[Task data Boundary: Start]

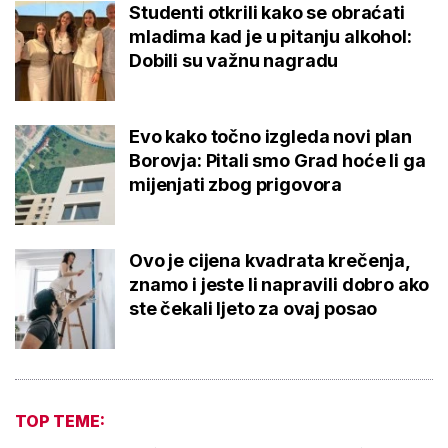
Studenti otkrili kako se obraćati
mladima kad je u pitanju alkohol:
Dobili su važnu nagradu
Evo kako točno izgleda novi plan
Borovja: Pitali smo Grad hoće li ga
mijenjati zbog prigovora
Ovo je cijena kvadrata krečenja,
znamo i jeste li napravili dobro ako
ste čekali ljeto za ovaj posao
TOP TEME:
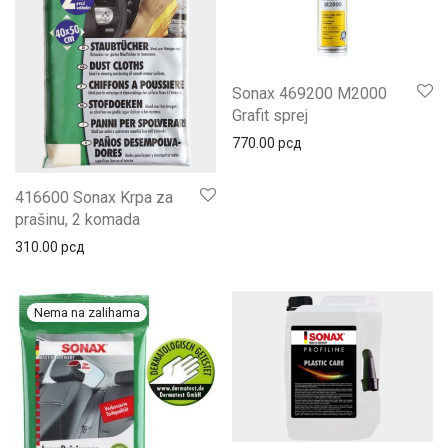
Sonax 469200 M2000
Grafit sprej
770.00
рсд
416600 Sonax Krpa za
prašinu, 2 komada
310.00
рсд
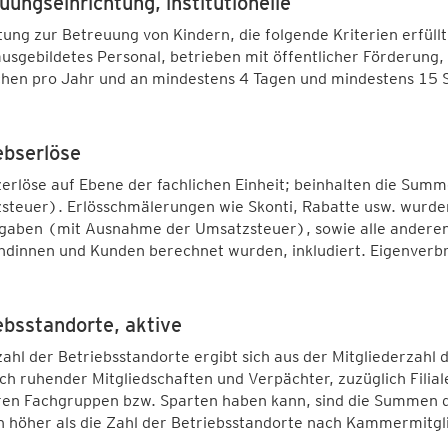
uungseinrichtung, institutionelle
tung zur Betreuung von Kindern, die folgende Kriterien erfül
usgebildetes Personal, betrieben mit öffentlicher Förderung
hen pro Jahr und an mindestens 4 Tagen und mindestens 15 
ebserlöse
rlöse auf Ebene der fachlichen Einheit; beinhalten die Summ
teuer). Erlösschmälerungen wie Skonti, Rabatte usw. wurden 
gaben (mit Ausnahme der Umsatzsteuer), sowie alle anderen 
dinnen und Kunden berechnet wurden, inkludiert. Eigenverbr
ebsstandorte, aktive
ahl der Betriebsstandorte ergibt sich aus der Mitgliederzah
ch ruhender Mitgliedschaften und Verpächter, zuzüglich Fili
en Fachgruppen bzw. Sparten haben kann, sind die Summen d
n höher als die Zahl der Betriebsstandorte nach Kammermitgl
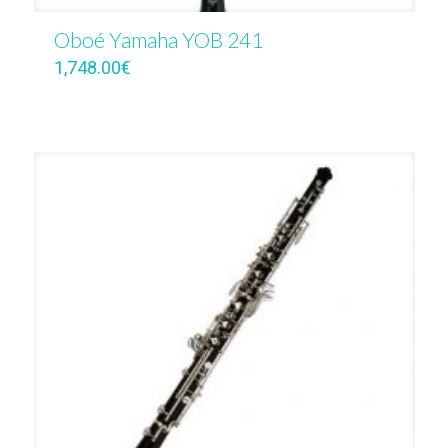
Oboé Yamaha YOB 241
1,748.00
€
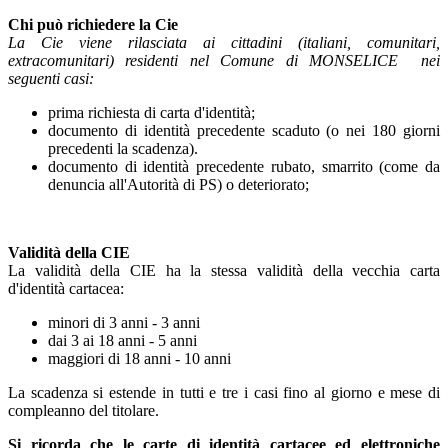
Chi può richiedere la Cie
La Cie viene rilasciata ai cittadini (italiani, comunitari,
extracomunitari) residenti nel Comune di MONSELICE nei
seguenti casi:
prima richiesta di carta d'identità;
documento di identità precedente scaduto (o nei 180 giorni
precedenti la scadenza).
documento di identità precedente rubato, smarrito (come da
denuncia all'Autorità di PS) o deteriorato;
Validità della CIE
La validità della CIE ha la stessa validità della vecchia carta
d'identità cartacea:
minori di 3 anni - 3 anni
dai 3 ai 18 anni - 5 anni
maggiori di 18 anni - 10 anni
La scadenza si estende in tutti e tre i casi fino al giorno e mese di
compleanno del titolare.
Si ricorda che le carte di identità cartacee ed elettroniche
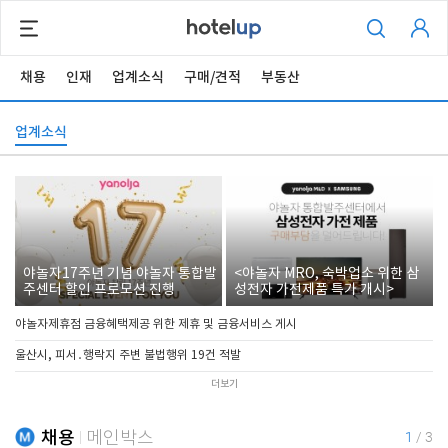
채용
인재
업계소식
구매/견적
부동산
업계소식
야놀자17주년 기념 야놀자 통합발
<야놀자 MRO, 숙박업소 위한 삼
주센터 할인 프로모션 진행
성전자 가전제품 특가 개시>
야놀자제휴점 금융혜택제공 위한 제휴 및 금융서비스 게시
울산시, 피서․행락지 주변 불법행위 19건 적발
더보기
채용
메인박스
1
/
3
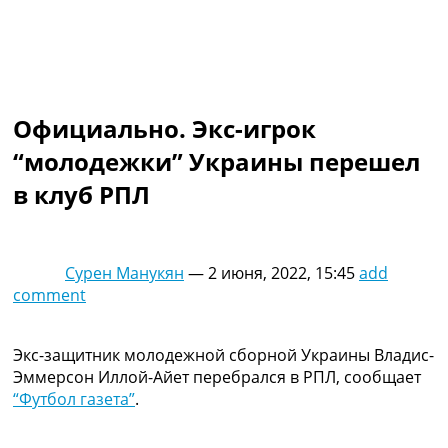
Коллективный прогноз
Турниры
Чемпионат Мира
Украина. Премьер-Лига
Украина. Первая Лига
Официально. Экс-игрок
Лига Чемпионов
Англия. Премьер Лига
“молодежки” Украины перешел
Испания. Ла Лига
в клуб РПЛ
Другие Турниры >>>
Таблицы
Таблицы групп Чемпионата Мира
Украина. Премьер-Лига
Сурен Манукян
—
2 июня, 2022, 15:45
add
Украина. Первая Лига
comment
Лига Чемпионов. Таблицы групп
Англия. Премьер-Лига
Испания. Ла Лига
Экс-защитник молодежной сборной Украины Владис-
Все таблицы >>>
Эммерсон Иллой-Айет перебрался в РПЛ, сообщает
Рейтинги
“Футбол газета”
.
Рейтинг стран УЕФА
Рейтинг клубов УЕФА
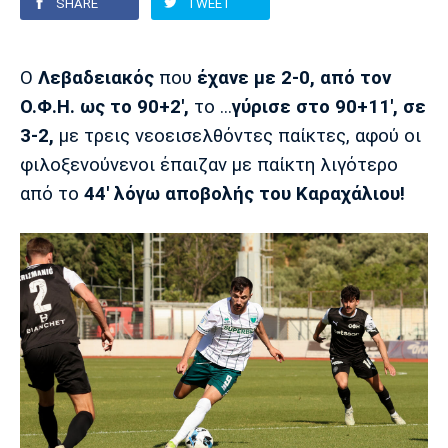
SHARE
TWEET
Europa League
Α Γυναικών
Σπορ
Αστέρας
ΠΑΣ Γιάννινα
Λεβαδειακός
Ο
Λεβαδειακός
που
έχανε με 2-0, από τον
Τρίπολης
Conference League
Champions League
Στίβος
Auto-Moto
Ο.Φ.Η. ως το 90+2',
το ...
γύρισε στο 90+11', σε
3-2,
με τρεις νεοεισελθόντες παίκτες, αφού οι
Διεθνή
Κύπελλο
Γυμναστική
Αυτοκίνητο
Tech
φιλοξενούνενοι έπαιζαν με παίκτη λιγότερο
Παναιτωλικός
Λαμία
ΑΕΛ
από το
44'
λόγω αποβολής του Καραχάλιου!
Euro
EuroCup
Κολύμβηση
Formula 1
Gaming
Plus
Εθνικές Ομάδες
Basket League
Χάντμπολ
Μοτοσυκλέτα
Gadgets
Θέατρο
Blogs
Κύπελλο
Α2 Μπάσκετ
Smartphones
Σινεμά
Η Εφημερίδα
Απόλλων
Άρης
ΟΦΗ
Σμύρνης
Διαιτησία
FIBA World Cup 2023
Ευ ζην
Πρωτοσέλιδα
Ποδόσφαιρο Γυναικών
Βιβλίο
Έντυπη έκδοση
Παναχαϊκή
Ηρακλής
Βόλος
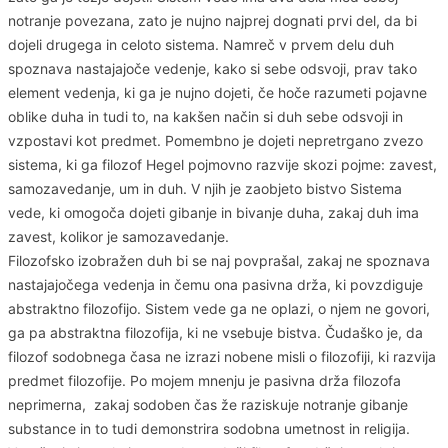
notranje povezana, zato je nujno najprej dognati prvi del, da bi
dojeli drugega in celoto sistema. Namreč v prvem delu duh
spoznava nastajajoče vedenje, kako si sebe odsvoji, prav tako
element vedenja, ki ga je nujno dojeti, če hoče razumeti pojavne
oblike duha in tudi to, na kakšen način si duh sebe odsvoji in
vzpostavi kot predmet. Pomembno je dojeti nepretrgano zvezo
sistema, ki ga filozof Hegel pojmovno razvije skozi pojme: zavest,
samozavedanje, um in duh. V njih je zaobjeto bistvo Sistema
vede, ki omogoča dojeti gibanje in bivanje duha, zakaj duh ima
zavest, kolikor je samozavedanje.
Filozofsko izobražen duh bi se naj povprašal, zakaj ne spoznava
nastajajočega vedenja in čemu ona pasivna drža, ki povzdiguje
abstraktno filozofijo. Sistem vede ga ne oplazi, o njem ne govori,
ga pa abstraktna filozofija, ki ne vsebuje bistva. Čudaško je, da
filozof sodobnega časa ne izrazi nobene misli o filozofiji, ki razvija
predmet filozofije. Po mojem mnenju je pasivna drža filozofa
neprimerna, zakaj sodoben čas že raziskuje notranje gibanje
substance in to tudi demonstrira sodobna umetnost in religija.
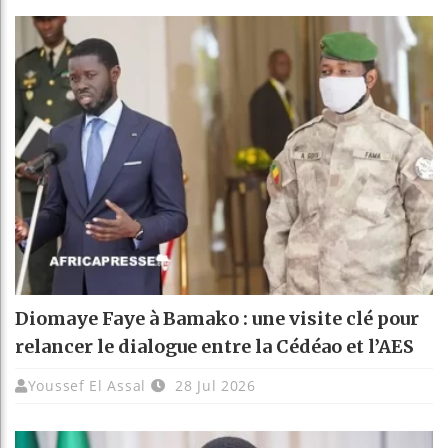
Diomaye Faye à Bamako : une visite clé pour
relancer le dialogue entre la Cédéao et l’AES
Youssef El Assal
28 Jul 2026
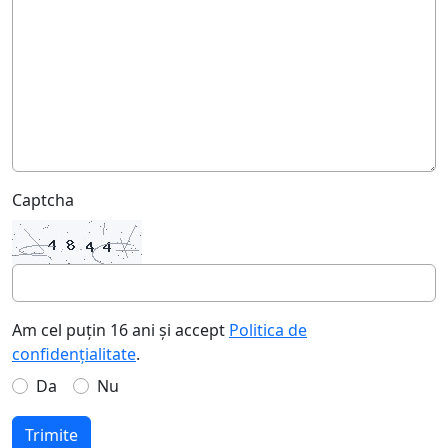
Captcha
Am cel puțin 16 ani și accept
Politica de
confidențialitate
.
Da
Nu
Trimite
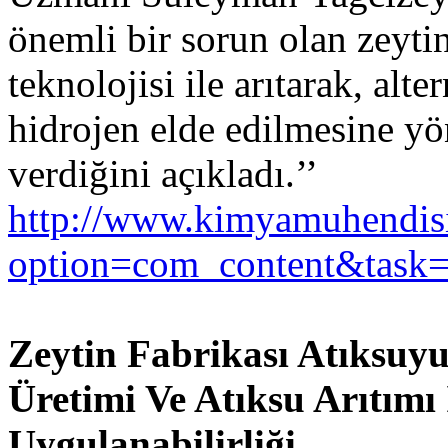
önemli bir sorun olan zeyti
teknolojisi ile arıtarak, alte
hidrojen elde edilmesine yön
verdiğini açıkladı.’’
http://www.kimyamuhendis
option=com_content&task
Zeytin Fabrikası Atıksuy
Üretimi Ve Atıksu Arıtımı
Uygulanabilirliği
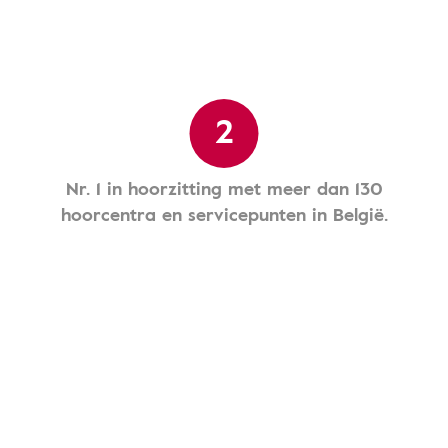
2
Nr. 1 in hoorzitting met meer dan 130
hoorcentra en servicepunten in België.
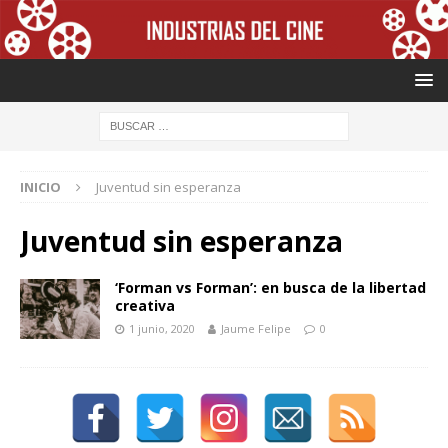
INICIO
Juventud sin esperanza
Juventud sin esperanza
‘Forman vs Forman’: en busca de la libertad
creativa
1 junio, 2020
Jaume Felipe
0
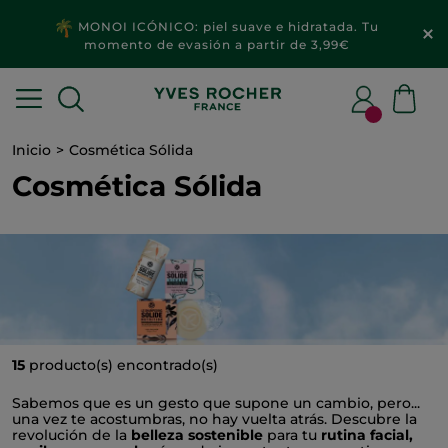
MONOI ICÓNICO: piel suave e hidratada. Tu
momento de evasión a partir de 3,99€
Inicio
Cosmética Sólida
Cosmética Sólida
15
producto(s) encontrado(s)
Sabemos que es un gesto que supone un cambio, pero...
una vez te acostumbras, no hay vuelta atrás. Descubre la
revolución de la
belleza sostenible
para tu
rutina facial,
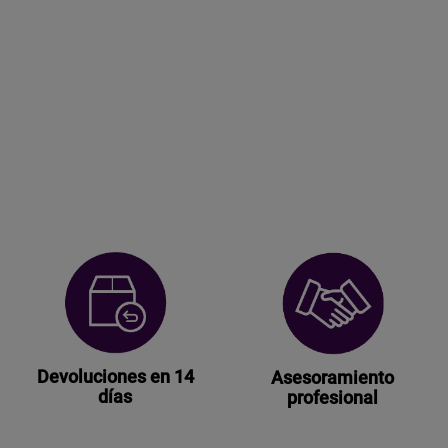
Devoluciones en 14
Asesoramiento
días
profesional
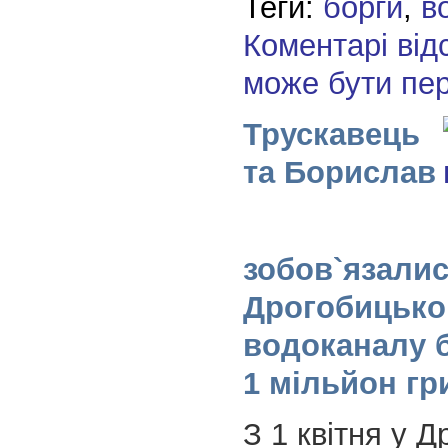
Теги:
борги
,
в
Коментарі від
може бути пе
Трускавець
та Борислав
зобов`язали
Дрогобицьк
водоканалу б
1 мільйон гр
З 1 квітня у Д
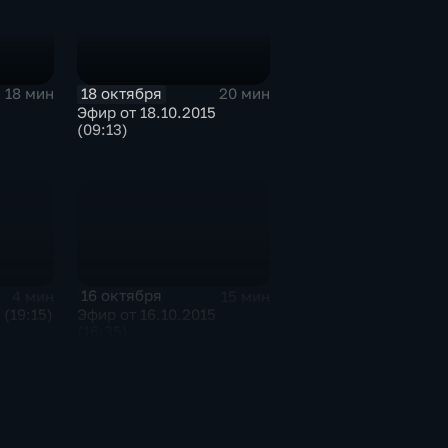
18 октября
18 мин
20 мин
Эфир от 18.10.2015
(09:13)
16 октября
4 мин
15 мин
 (19:15)
Эфир от 16.10.2015
(16:35)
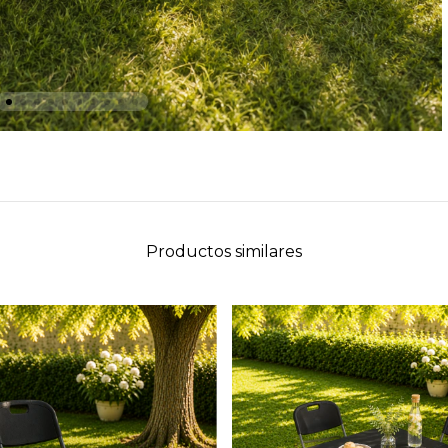
Productos similares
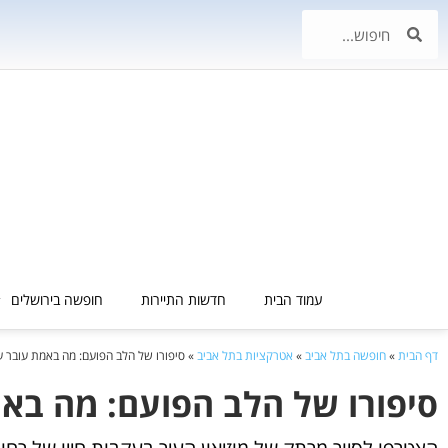
עמוד הבית
חדשות התיירות
חופשה בירושלים
דף הבית
»
חופשה בתל אביב
»
אטרקציות בתל אביב
»
סיפורו של הלב הפועם: מה באמת עובר ע
סיפורו של הלב הפועם: מה באמ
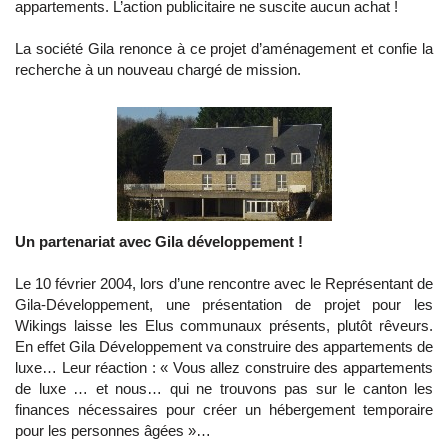
appartements. L’action publicitaire ne suscite aucun achat !
La société Gila renonce à ce projet d’aménagement et confie la
recherche à un nouveau chargé de mission.
Un partenariat avec Gila développement !
Le 10 février 2004, lors d’une rencontre avec le Représentant de
Gila-Développement, une présentation de projet pour les
Wikings laisse les Elus communaux présents, plutôt rêveurs.
En effet Gila Développement va construire des appartements de
luxe… Leur réaction : « Vous allez construire des appartements
de luxe … et nous… qui ne trouvons pas sur le canton les
finances nécessaires pour créer un hébergement temporaire
pour les personnes âgées »…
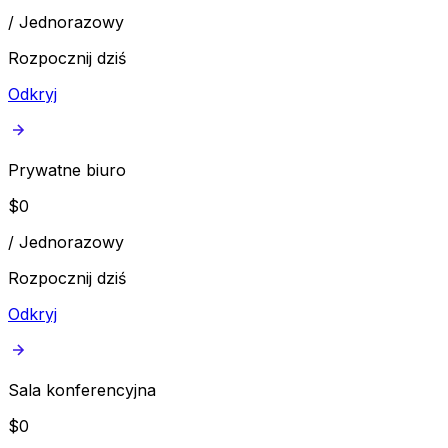
/
Jednorazowy
Rozpocznij dziś
Odkryj
Prywatne biuro
$
0
/
Jednorazowy
Rozpocznij dziś
Odkryj
Sala konferencyjna
$
0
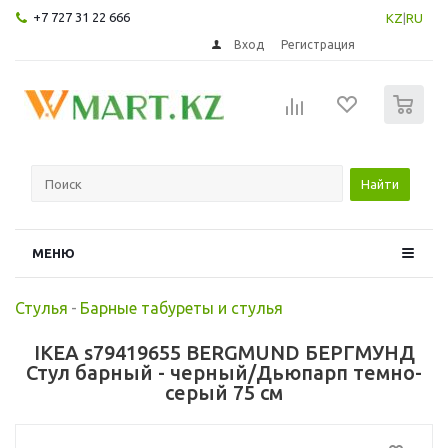
+7 727 31 22 666
KZ
|
RU
Вход
Регистрация
0
Найти
МЕНЮ
Стулья
-
Барные табуреты и стулья
IKEA s79419655 BERGMUND БЕРГМУНД
Стул барный - черный/Дьюпарп темно-
серый 75 см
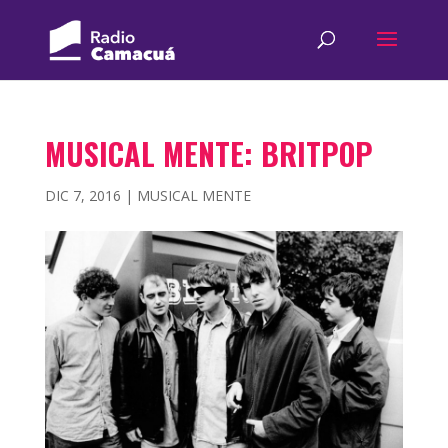
MUSICAL MENTE: BRITPOP
DIC 7, 2016
|
MUSICAL MENTE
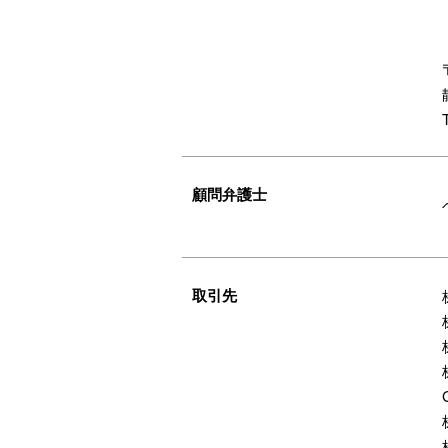
顧問弁護士
取引先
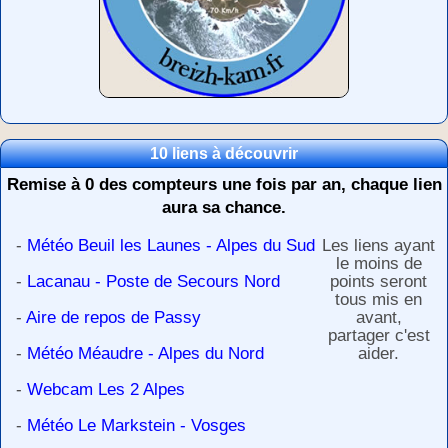
10 liens à découvrir
Remise à 0 des compteurs une fois par an, chaque lien
aura sa chance.
-
Météo Beuil les Launes - Alpes du Sud
Les liens ayant
le moins de
-
Lacanau - Poste de Secours Nord
points seront
tous mis en
-
Aire de repos de Passy
avant,
partager c'est
-
Météo Méaudre - Alpes du Nord
aider.
-
Webcam Les 2 Alpes
-
Météo Le Markstein - Vosges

[Task data Boundary: End]

* _Brief_: Wherever the word "avec" turns up in the records above, copy the line that holds it.

* _Result of the task_:
Un partenariat avec Gila développement !
Le 10 février 2004, lors d’une rencontre avec le Représentant de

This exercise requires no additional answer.